I Love Dick may not be perfect, but its reception reveals to us how much difficulty we still have seeing women portrayed as desiring beings. I think the show is about much more than a simple role reversal, but even if all it was doing was putting a woman in the position traditionally held by a man, it would be enough to reveal to us how uncomfortable we still are with women, their bodies, and their desires. John Cusack can hold a boombox outside a girl’s window and we swoon, Richard Gere can stalk a prostitute up a fire escape and that counts as romance, but a woman character writes a few dirty letters to her crush and we’re as creeped out as if she’d just boiled his son’s bunny.
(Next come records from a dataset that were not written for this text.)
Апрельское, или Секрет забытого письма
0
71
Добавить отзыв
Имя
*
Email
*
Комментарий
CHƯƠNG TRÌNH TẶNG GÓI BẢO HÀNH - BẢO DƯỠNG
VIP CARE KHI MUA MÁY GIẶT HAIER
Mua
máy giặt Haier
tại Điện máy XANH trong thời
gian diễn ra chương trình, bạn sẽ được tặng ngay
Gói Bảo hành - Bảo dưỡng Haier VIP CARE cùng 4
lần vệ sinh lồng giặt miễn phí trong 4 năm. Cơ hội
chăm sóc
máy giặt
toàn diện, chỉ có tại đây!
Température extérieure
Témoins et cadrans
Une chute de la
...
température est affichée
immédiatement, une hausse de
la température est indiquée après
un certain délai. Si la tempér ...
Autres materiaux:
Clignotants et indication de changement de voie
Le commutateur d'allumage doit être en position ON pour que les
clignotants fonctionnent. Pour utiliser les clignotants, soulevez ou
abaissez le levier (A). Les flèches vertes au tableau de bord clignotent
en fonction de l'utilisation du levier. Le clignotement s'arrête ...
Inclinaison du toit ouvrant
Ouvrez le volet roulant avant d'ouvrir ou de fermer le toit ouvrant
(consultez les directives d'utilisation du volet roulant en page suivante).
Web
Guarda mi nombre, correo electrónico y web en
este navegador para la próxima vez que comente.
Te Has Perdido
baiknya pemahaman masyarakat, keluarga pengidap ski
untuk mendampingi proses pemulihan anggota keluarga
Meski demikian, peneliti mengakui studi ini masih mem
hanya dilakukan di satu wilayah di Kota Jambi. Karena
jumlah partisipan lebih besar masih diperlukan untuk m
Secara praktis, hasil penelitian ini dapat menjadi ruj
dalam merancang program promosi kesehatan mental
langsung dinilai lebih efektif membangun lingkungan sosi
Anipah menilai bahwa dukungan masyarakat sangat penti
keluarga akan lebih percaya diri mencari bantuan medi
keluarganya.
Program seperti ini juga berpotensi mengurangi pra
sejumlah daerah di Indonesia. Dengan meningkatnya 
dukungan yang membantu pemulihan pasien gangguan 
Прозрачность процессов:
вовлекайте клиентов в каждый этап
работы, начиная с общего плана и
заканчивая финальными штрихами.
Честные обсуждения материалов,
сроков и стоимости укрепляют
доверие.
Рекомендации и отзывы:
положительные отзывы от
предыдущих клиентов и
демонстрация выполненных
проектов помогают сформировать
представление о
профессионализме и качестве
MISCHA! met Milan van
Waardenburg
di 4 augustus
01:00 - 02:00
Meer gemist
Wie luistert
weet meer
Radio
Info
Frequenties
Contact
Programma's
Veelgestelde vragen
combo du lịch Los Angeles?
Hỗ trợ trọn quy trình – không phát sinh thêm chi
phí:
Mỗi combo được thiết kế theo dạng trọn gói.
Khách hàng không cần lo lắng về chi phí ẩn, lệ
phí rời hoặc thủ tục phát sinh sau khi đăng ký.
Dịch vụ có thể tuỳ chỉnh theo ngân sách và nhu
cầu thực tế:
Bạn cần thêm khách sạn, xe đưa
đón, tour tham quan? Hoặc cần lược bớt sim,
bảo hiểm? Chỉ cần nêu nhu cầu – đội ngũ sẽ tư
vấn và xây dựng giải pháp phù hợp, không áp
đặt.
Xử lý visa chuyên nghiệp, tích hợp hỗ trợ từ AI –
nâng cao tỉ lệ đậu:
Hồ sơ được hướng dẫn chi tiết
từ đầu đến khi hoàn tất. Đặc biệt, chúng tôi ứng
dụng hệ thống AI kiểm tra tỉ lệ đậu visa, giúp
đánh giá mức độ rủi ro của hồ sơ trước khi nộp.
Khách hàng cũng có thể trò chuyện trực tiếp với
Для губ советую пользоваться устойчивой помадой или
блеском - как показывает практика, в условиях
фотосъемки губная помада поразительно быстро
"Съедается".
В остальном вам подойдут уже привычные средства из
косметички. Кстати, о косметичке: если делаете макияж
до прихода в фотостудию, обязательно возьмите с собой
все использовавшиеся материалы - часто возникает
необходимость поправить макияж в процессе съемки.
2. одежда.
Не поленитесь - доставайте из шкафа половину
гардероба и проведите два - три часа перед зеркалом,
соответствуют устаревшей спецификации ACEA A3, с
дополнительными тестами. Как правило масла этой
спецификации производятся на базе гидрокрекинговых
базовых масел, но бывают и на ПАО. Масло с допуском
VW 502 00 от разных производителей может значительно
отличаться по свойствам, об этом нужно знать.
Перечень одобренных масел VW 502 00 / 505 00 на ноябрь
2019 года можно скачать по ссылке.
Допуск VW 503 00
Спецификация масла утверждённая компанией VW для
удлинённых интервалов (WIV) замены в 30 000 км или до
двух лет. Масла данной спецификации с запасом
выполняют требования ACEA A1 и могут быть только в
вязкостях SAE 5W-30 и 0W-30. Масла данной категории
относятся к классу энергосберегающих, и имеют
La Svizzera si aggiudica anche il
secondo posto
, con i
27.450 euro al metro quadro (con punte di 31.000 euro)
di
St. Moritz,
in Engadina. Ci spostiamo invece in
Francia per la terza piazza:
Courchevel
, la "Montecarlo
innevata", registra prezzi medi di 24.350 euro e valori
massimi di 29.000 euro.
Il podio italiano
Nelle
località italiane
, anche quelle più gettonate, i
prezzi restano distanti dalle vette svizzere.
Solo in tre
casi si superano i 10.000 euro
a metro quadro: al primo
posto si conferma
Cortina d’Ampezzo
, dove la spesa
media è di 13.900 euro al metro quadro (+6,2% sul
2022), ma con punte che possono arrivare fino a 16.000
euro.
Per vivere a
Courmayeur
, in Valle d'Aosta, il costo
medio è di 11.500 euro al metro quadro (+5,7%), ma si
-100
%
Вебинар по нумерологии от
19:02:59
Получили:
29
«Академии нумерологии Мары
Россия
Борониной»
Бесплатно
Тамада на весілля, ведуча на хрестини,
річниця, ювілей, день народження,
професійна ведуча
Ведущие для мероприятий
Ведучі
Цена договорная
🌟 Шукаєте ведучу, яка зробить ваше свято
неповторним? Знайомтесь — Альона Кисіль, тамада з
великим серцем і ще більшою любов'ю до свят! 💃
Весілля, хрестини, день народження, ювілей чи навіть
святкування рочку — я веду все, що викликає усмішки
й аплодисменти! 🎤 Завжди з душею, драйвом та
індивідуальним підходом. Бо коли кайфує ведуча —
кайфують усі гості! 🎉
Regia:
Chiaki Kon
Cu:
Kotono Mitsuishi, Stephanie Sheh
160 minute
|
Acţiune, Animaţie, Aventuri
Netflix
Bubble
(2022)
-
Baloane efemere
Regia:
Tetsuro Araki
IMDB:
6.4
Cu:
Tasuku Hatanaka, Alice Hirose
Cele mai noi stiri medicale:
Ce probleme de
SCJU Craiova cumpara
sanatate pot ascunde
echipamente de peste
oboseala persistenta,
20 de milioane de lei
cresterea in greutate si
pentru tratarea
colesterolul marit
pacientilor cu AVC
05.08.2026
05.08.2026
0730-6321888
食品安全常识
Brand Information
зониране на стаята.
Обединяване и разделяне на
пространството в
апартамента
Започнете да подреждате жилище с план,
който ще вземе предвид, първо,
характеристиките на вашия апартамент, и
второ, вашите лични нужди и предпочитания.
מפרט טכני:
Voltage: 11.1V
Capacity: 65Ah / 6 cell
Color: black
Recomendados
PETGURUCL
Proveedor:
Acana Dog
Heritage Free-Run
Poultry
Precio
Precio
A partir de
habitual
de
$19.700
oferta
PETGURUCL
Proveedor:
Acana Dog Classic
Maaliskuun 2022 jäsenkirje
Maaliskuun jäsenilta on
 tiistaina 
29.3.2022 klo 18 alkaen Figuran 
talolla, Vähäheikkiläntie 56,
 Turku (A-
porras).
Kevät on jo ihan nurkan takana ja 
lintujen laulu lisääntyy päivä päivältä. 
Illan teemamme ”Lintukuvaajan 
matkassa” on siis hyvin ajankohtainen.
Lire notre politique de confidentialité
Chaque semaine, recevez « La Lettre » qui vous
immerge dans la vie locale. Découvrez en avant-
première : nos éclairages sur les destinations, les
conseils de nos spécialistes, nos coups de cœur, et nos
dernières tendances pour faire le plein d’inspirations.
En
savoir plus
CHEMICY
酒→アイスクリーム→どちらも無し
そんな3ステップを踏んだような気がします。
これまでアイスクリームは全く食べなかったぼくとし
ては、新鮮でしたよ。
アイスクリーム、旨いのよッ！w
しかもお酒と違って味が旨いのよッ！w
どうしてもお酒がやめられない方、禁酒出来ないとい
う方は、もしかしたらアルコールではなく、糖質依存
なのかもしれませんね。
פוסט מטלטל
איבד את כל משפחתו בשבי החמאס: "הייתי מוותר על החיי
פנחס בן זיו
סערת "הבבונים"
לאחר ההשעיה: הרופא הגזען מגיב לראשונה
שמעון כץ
I Love Dick, unlike The Handmaid’s Tale, Game of Thrones, or popular potboilers like Law and Order: SVU, does not contain any violence, against women or men. We don’t see any women get raped, or even threatened with rape. We’re never scared that Dick is in any danger. And yet it is clear that the show feels dangerous to many of us, especially when it reveals how fragile men can be when they are treated like women.

Our problem isn’t that the show is about loving dick; it’s that it’s about women loving dick in a utilitarian way, in a way that helps them become more themselves. Chris may love Dick, but that does nothing for him, while it does a lot for her. That’s not a story our culture is used to hearing, and it’s not one we like.